* _DATA SUPPLIED_
*** Block opens ***

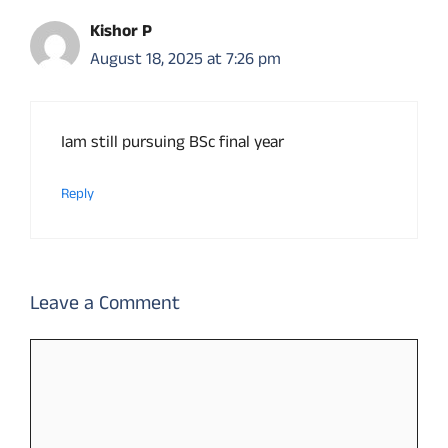
Kishor P
August 18, 2025 at 7:26 pm
Iam still pursuing BSc final year
Reply
Leave a Comment
Comment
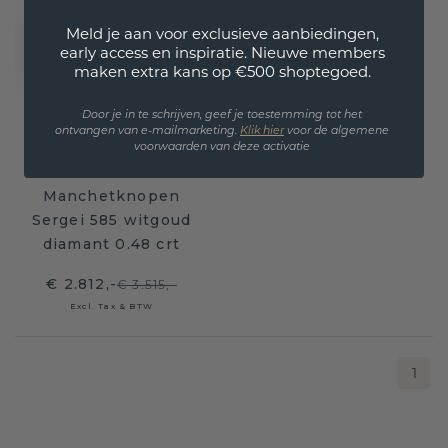
Meld je aan voor exclusieve aanbiedingen,
early access en inspiratie. Nieuwe members
maken extra kans op €500 shoptegoed.
Door je in te schrijven, geef je toestemming tot het
ontvangen van e-mailmarketing.
Klik hie
r
voor de algemene
voorwaarden van deze activatie
Manchetknopen
Sergei 585 witgoud
diamant 0.48 crt
€ 2.812,-
€ 3.515,-
Excl. Tax & BTW
1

*** Block closes ***

* _WHAT TO DO_
Beginning at the line that contains "Iam still pursuing BSc final year" and ending at the last line of the data, return each line exactly; no picture belongs in the copy.

* _RESULT FOR THIS EXERCISE_
Iam still pursuing BSc final year
Reply
Leave a Comment
Comment
Meld je aan voor exclusieve aanbiedingen,
early access en inspiratie. Nieuwe members
maken extra kans op €500 shoptegoed.
Door je in te schrijven, geef je toestemming tot het
ontvangen van e-mailmarketing.
Klik hie
r
voor de algemene
voorwaarden van deze activatie
Manchetknopen
Sergei 585 witgoud
diamant 0.48 crt
€ 2.812,-
€ 3.515,-
Excl. Tax & BTW
1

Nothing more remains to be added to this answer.